§ **TEXT SECTION**
▽

Does the description disclose side effects, auth requirements, rate limits, or destructive behavior?

With no annotations provided, the description carries the full burden of behavioral disclosure. It describes the extraction behavior and return value (content between markers or null if not found), but doesn't mention error conditions, performance characteristics, or what happens if markers are malformed. It provides basic operational context but lacks depth.

Agents need to know what a tool does to the world before calling it. Descriptions should go beyond structured annotations to explain consequences.

Conciseness5/5

Is the description appropriately sized, front-loaded, and free of redundancy?

The description is perfectly concise - a single sentence that states the purpose, mechanism, and return behavior with zero wasted words. It's front-loaded with the core functionality and efficiently communicates essential information.

Shorter descriptions cost fewer tokens and are easier for agents to parse. Every sentence should earn its place.

Completeness3/5

Given the tool's complexity, does the description cover enough for an agent to succeed on first attempt?

For a tool with 4 parameters, 100% schema coverage, but no annotations or output schema, the description provides adequate basic context about what the tool does and its return behavior. However, it lacks information about error handling, performance considerations, or detailed behavioral traits that would be helpful for an AI agent.

Complex tools with many parameters or behaviors need more documentation. Simple tools need less. This dimension scales expectations accordingly.

Parameters3/5

Does the description clarify parameter syntax, constraints, interactions, or defaults beyond what the schema provides?

Schema description coverage is 100%, so the schema already fully documents all parameters. The description mentions delimiter markers and the null return case, but doesn't add significant semantic context beyond what the schema provides about parameters like 'surface', 'tag', 'lines', or 'workspace'.

△

§ **RECORDED INFORMATION**
▽

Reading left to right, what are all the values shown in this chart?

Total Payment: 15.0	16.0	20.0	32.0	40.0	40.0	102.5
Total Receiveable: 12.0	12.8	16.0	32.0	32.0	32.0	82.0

△

§ **WORK INSTRUCTIONS**
A) List every parameter name that the tool-description evaluation encloses in single quotation marks.
B) Continue the tool-description evaluation from the point where it ends.

§ **ACTIVITY ANSWERS**
A) surface, tag, lines, workspace

B)
Input schemas describe structure but not intent. Descriptions should explain non-obvious parameter relationships and valid value ranges.

Purpose5/5

Does the description clearly state what the tool does and how it differs from similar tools?

The description clearly states the specific action ('extract structured output'), target resource ('from an agent's terminal'), and mechanism ('between delimiter markers'). It distinguishes from siblings like 'read_screen' (general screen reading) and 'get_agent_state' (state monitoring) by focusing on delimited content extraction.

Agents choose between tools based on descriptions. A clear purpose with a specific verb and resource helps agents select the right tool.

Usage Guidelines4/5

Does the description explain when to use this tool, when not to, or what alternatives exist?

The description provides clear context for when to use this tool (when needing to extract content between specific delimiter markers in an agent's terminal). However, it doesn't explicitly mention when NOT to use it or name specific alternative tools for different extraction scenarios.

Agents often have multiple tools that could apply. Explicit usage guidance like "use X instead of Y when Z" prevents misuse.